German retail group Metro has announced financial results for the first quarter of 2012 that stayed well below expectations. Their net loss of 81 million euro was attributed mostly to the under-performing electronics division Media Markt - Saturn.
Worldwide turnover growth - except in Western Europe
Metro's turnover went up 2.2% to 15.6 billion euro, despite the economic crisis and very low consumer confidence that keeps Western European consumers on tight budgets. Most of the growth was therefore achieved in Asia and Africa (+15.2%) and Eastern Europe (+3.5%).
In Western Europe, Metro's turnover decreased by 1.2%, while in its home market Germany an excellent performance by the Cash & Carry department led the group to a 1.6% growth. Media Markt and Saturn's turn towards online sales also pushed the sales figure in the right direction.
Still, the rising turnover could not prevent that major investments – price cuts and expansion costs for Media Markt and Saturn – drove Metro's operational result down from +142 million euro in last year's first quarter to -9 million now.
Employees to pay for poor results
To compensate these losses, Metro will reduce further investments this year by 10% to 1.8 billion euro, and look for other ways to cut costs as well. Analysts expect two important measures: redundancies in the Düsseldorf headquarters and a (temporary) halt to the Indonesian expansion plans.
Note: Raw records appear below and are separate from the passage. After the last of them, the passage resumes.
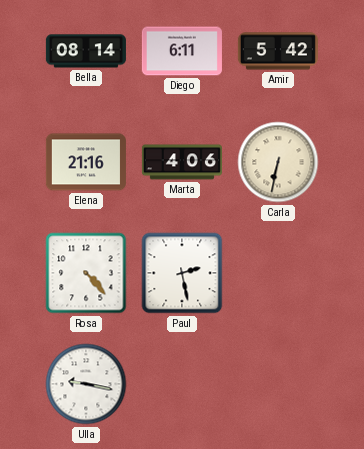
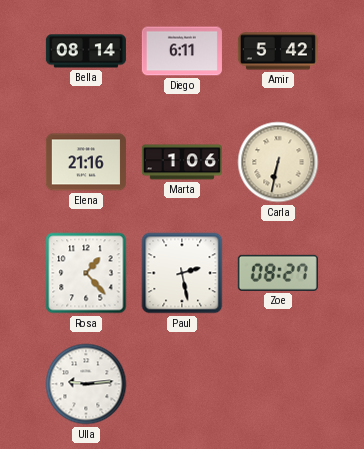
Marta: 4:06 -> 1:06
Rosa: 4:23 -> 1:23
Zoe: none -> 08:27
Ulla: 9:17 -> 9:14
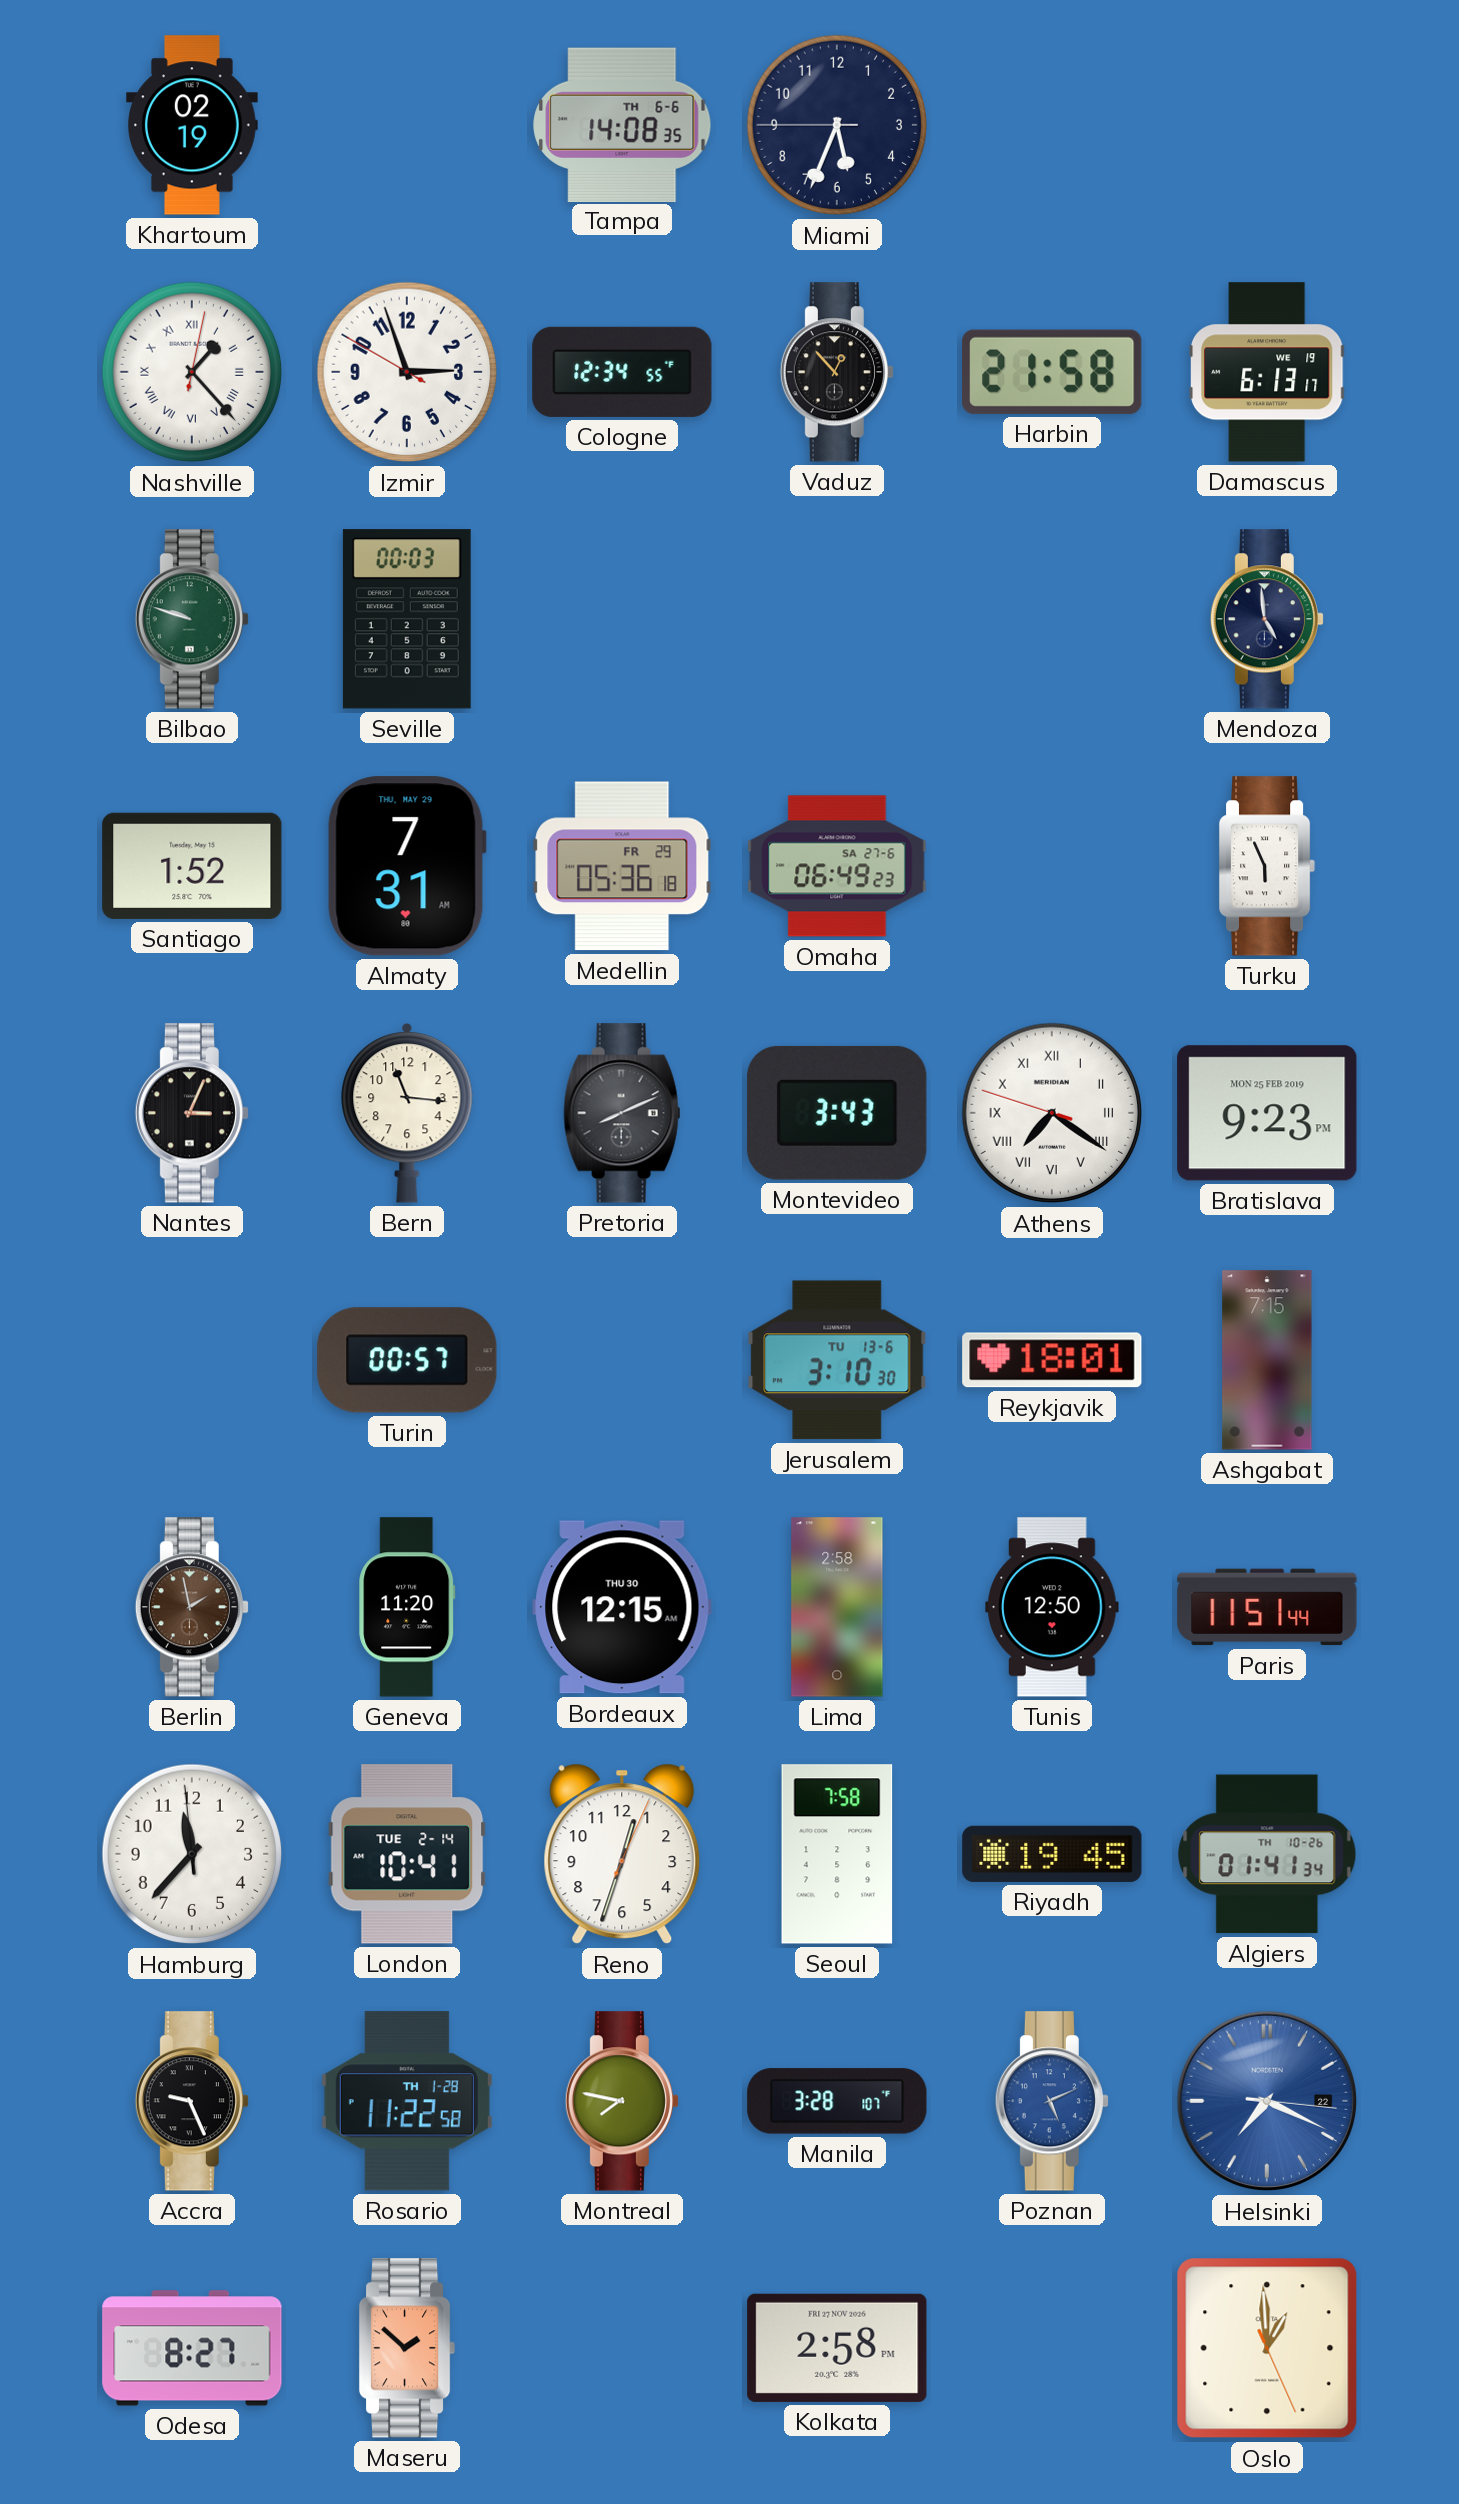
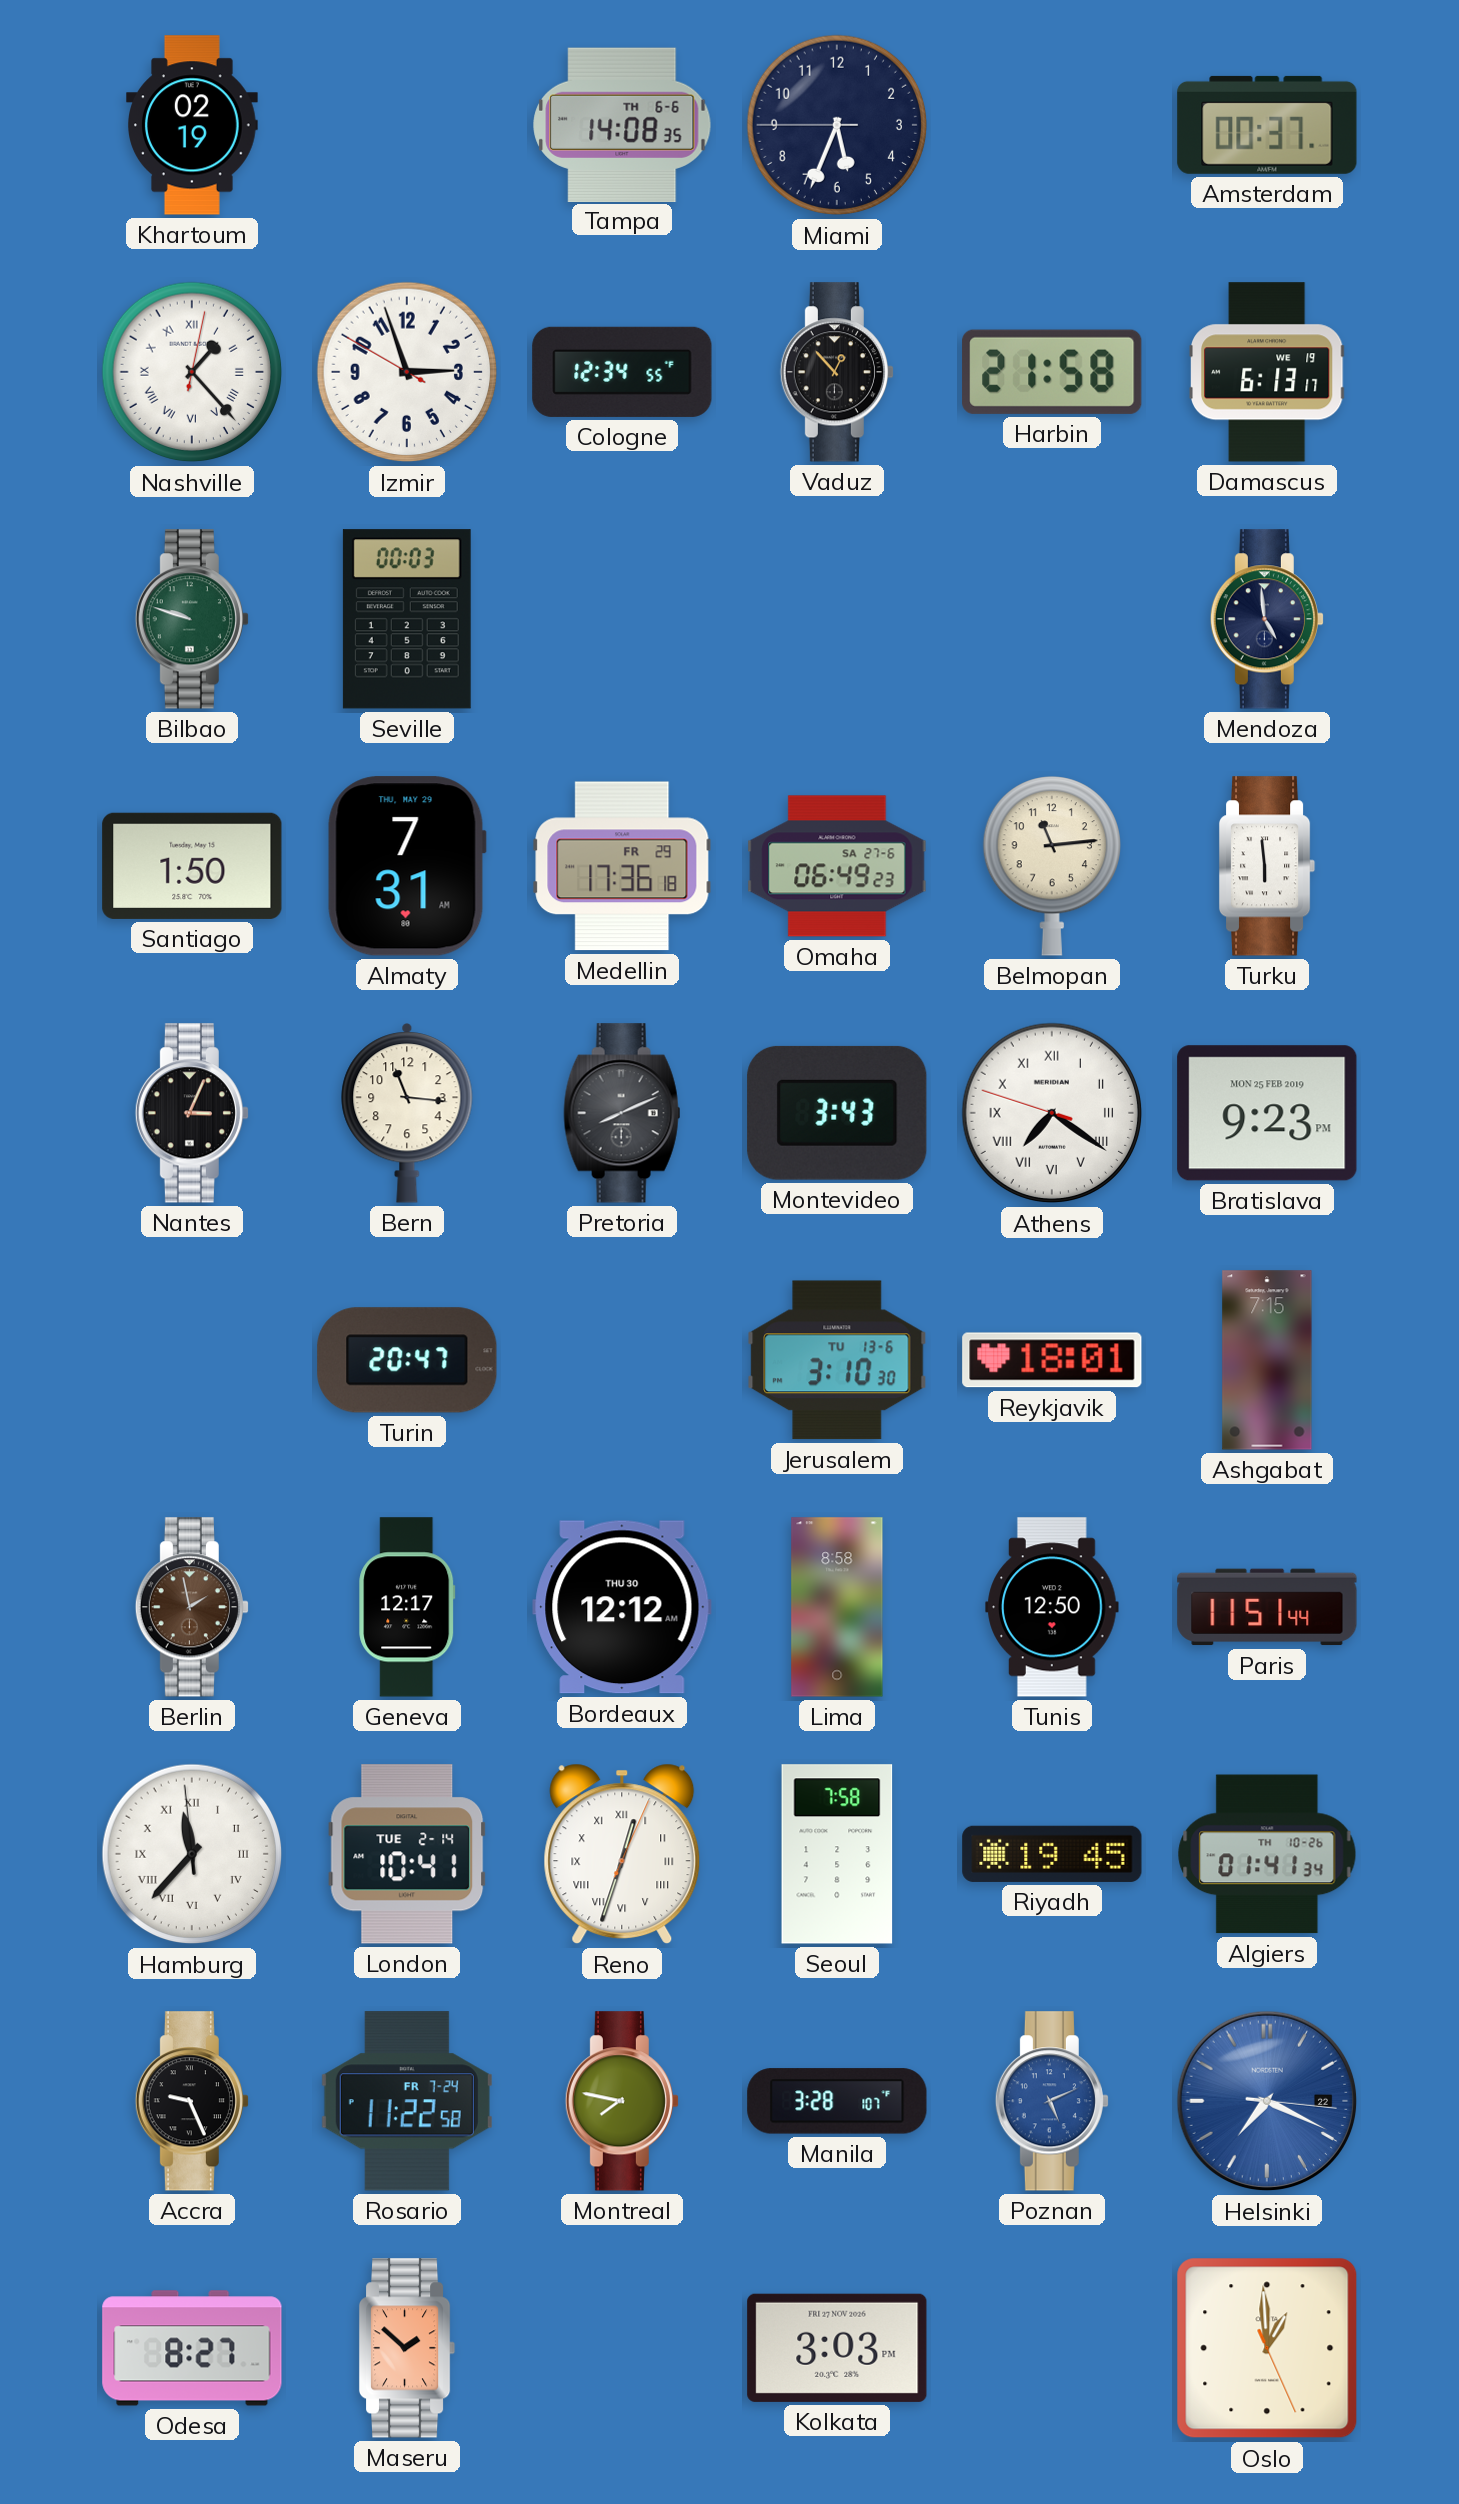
Amsterdam: none -> 00:37
Santiago: 1:52 -> 1:50
Medellin: 05:36 -> 17:36
Belmopan: none -> 11:14
Turku: 5:56 -> 5:59
Turin: 00:57 -> 20:47
Geneva: 11:20 -> 12:17
Bordeaux: 12:15 -> 12:12
Lima: 2:58 -> 8:58
Hamburg numerals: Arabic -> Roman
Reno numerals: Arabic -> Roman
Rosario date: TH 1-28 -> FR 7-24
Kolkata: 2:58 -> 3:03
As Metro will remain focused on Cash & Carry and Media Markt – Saturn, its two other chains Kaufhof and Real will continue to lose importance for the group. The group is still looking for interested parties to take over either of them, but Koch realises that in the current circumstances, finding one will not be easy.
For the rest of the year, Metro predicts sustainable growth in sales and profits. Contrary to former CEO Eckhard Cordes, whose main objective was to limit losses, the new chairman aims to raise turnover in existing stores (like-for-like).